Restaurant Brands said the deal with Silver Crest, a special purpose acquisition company, would see TH International traded on the Nasdaq stock exchange.

Documents filed with the U.S. Securities and Exchange Commission pegged the implied value of Tim Hortons China at US$1.69 billion, with the expected value of the new combined entity when it starts trading at above US$2 billion.

Under the deal, Tim Hortons would bring its store count in China to more than 2,750 by 2026, according to documents.

That's much more ambitious than previously announced plans. In 2018, Restaurant Brands said its partnership with Cartesian Capital would see more than 1,500 Tim Hortons restaurants in China in 10 years.

An investor presentation by Tim Hortons China included in regulatory filings said the company plans to nearly double its footprint from its current store count of 199 to 388 locations by the end of 2021.

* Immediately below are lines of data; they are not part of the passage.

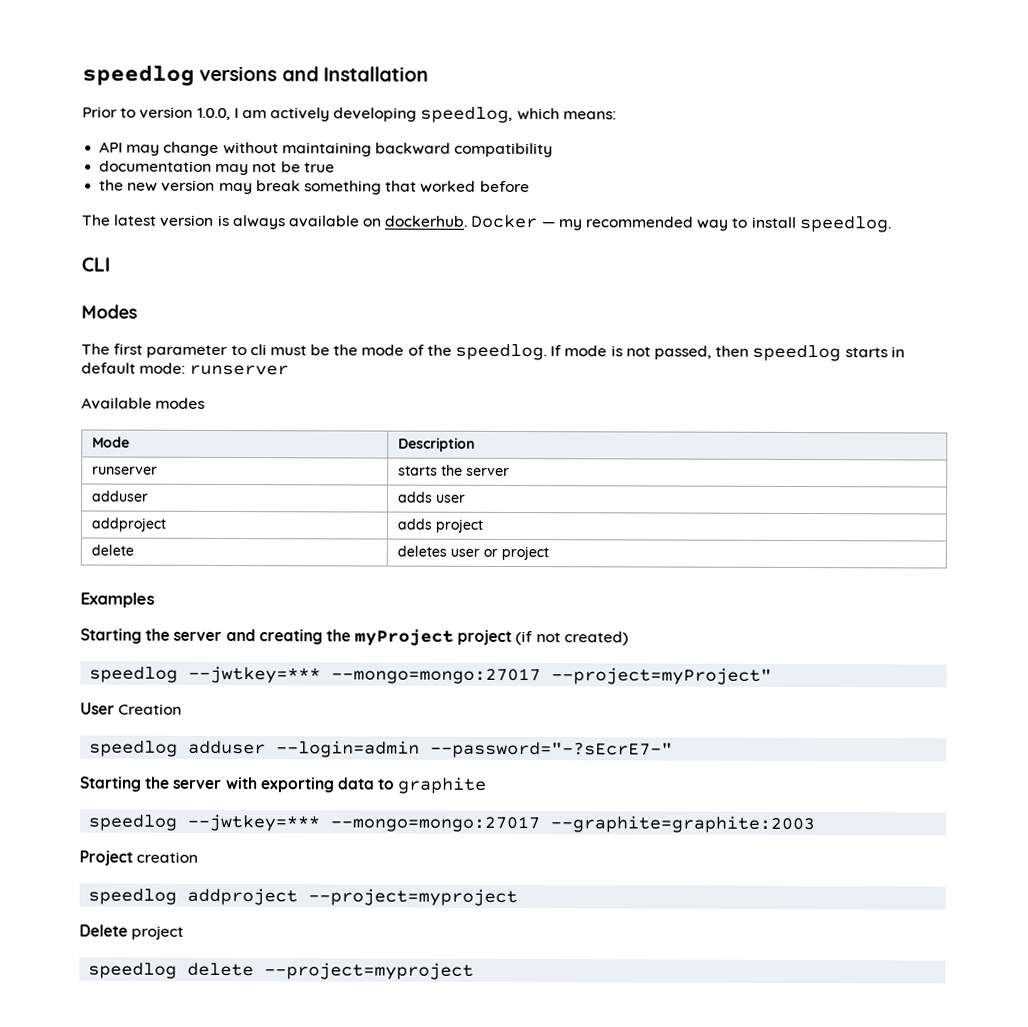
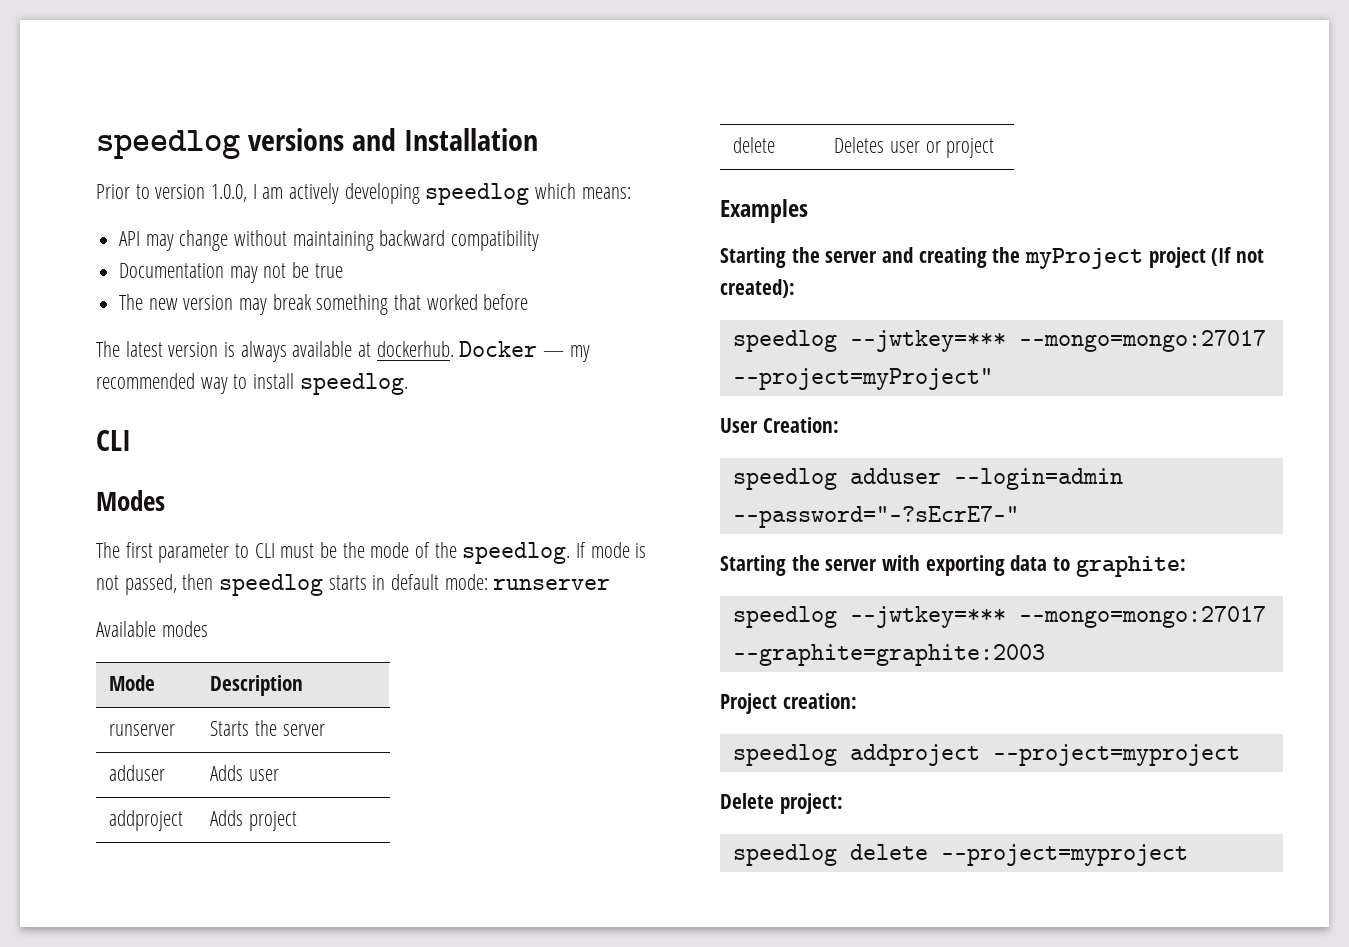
[420,106,514,123] speedlog, -> [425,183,530,205] speedlog
[99,160,213,172] documentation -> [119,263,225,278] Documentation
[99,179,125,191] the -> [119,294,144,310] The
[363,218,383,227] on -> [358,342,372,357] at
[249,344,267,356] cli -> [254,543,275,558] CLI
[398,465,439,476] starts -> [210,721,250,736] Starts
[398,491,434,503] adds -> [210,765,244,781] Adds
[397,518,433,530] adds -> [210,810,244,826] Adds
[397,545,448,557] deletes -> [834,137,885,153] Deletes
[515,631,629,646] (if not created) -> [1211,247,1265,266] [720,279,795,298] (If not created):
[118,703,183,715] Creation -> [762,417,839,433] Creation:
[398,776,488,794] graphite -> [1075,556,1186,577] graphite:
[136,851,199,863] creation -> [782,693,857,709] creation:
[131,925,185,940] project -> [779,793,843,814] project:

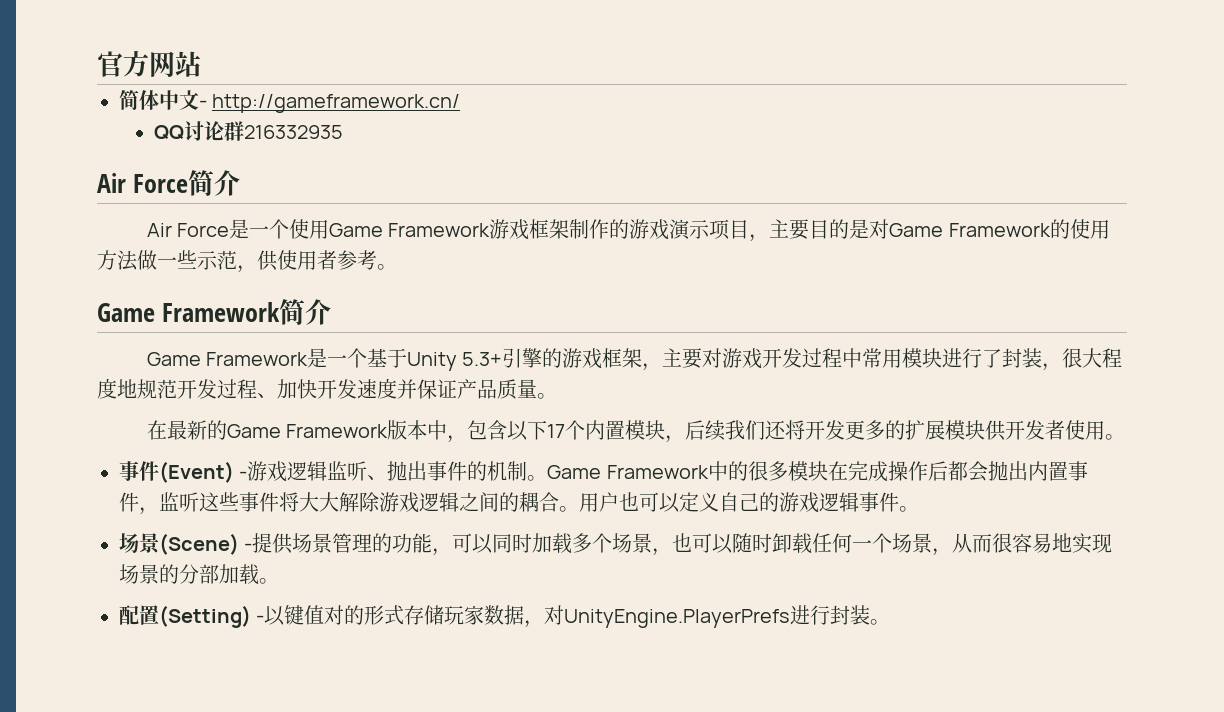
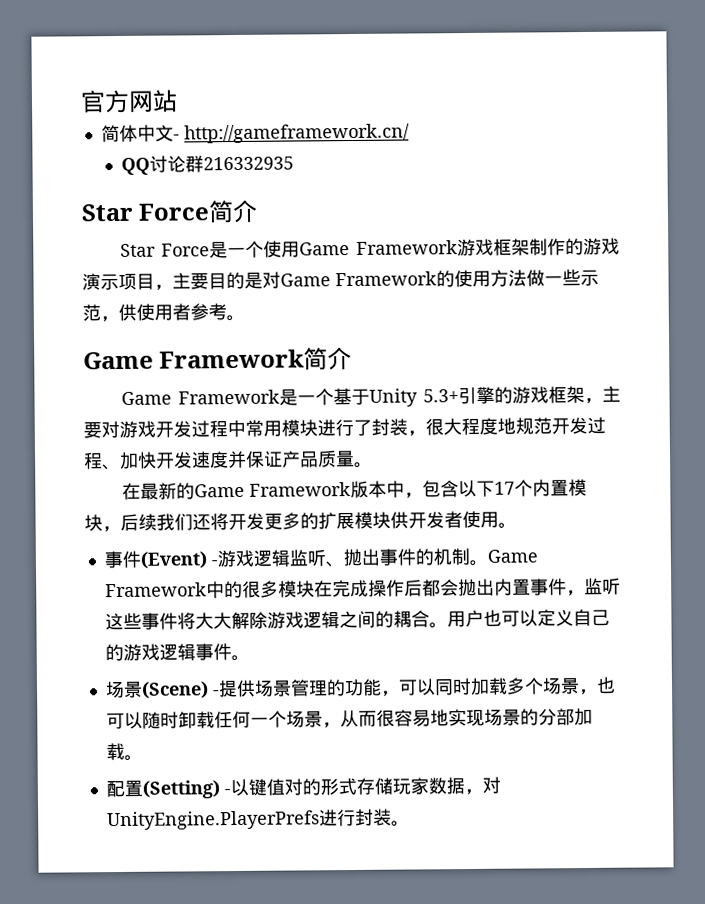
[97,173,126,193] Air -> [81,203,134,222] Star
[146,223,172,237] Air -> [119,243,156,257] Star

The coffee and doughnut chain would continue to expand at a rapid rate, with 733 locations by the end of 2022, 1,163 by the end of 2023, 1,678 by the end of 2024, 2,203 by the end of 2,025 and 2,753 by year end 2026, according to the presentation.

"We will have nearly 400 units by the end of this year, opening one every 36 hours," said Tim Hortons China chief executive officer Yongchen Lu, according to a transcript of the company's investor presentation video filed with the SEC.

The restaurants would be a mix of flagship stores, classic stores and "Tims Go" locations, the documents said.

Meanwhile, the regulatory filings also offer a glimpse into how the brand — launched by a Canadian hockey player in the 1960s — performs in China.

The coffee and doughnut chain reported strong same-store sales growth of 42.5 per cent in the first quarter of 2021, the presentation said.

Still, the Tim Hortons menu has been tweaked to appeal to the preferences of the local market.

Tim Hortons China Chief Consumer Officer Bin He referred to the menu as "innovative classical products."

"Timbits were changed to mochi holes, given original doughnut holes did not sell well in China," He said in the investor presentation. "This face change makes Timbits an easier bite to reward myself in the afternoon and share with co-workers."

Restaurant Brands said the proposed merger, which still requires regulatory approval, will position Tim Hortons to benefit from China's increasing coffee consumption.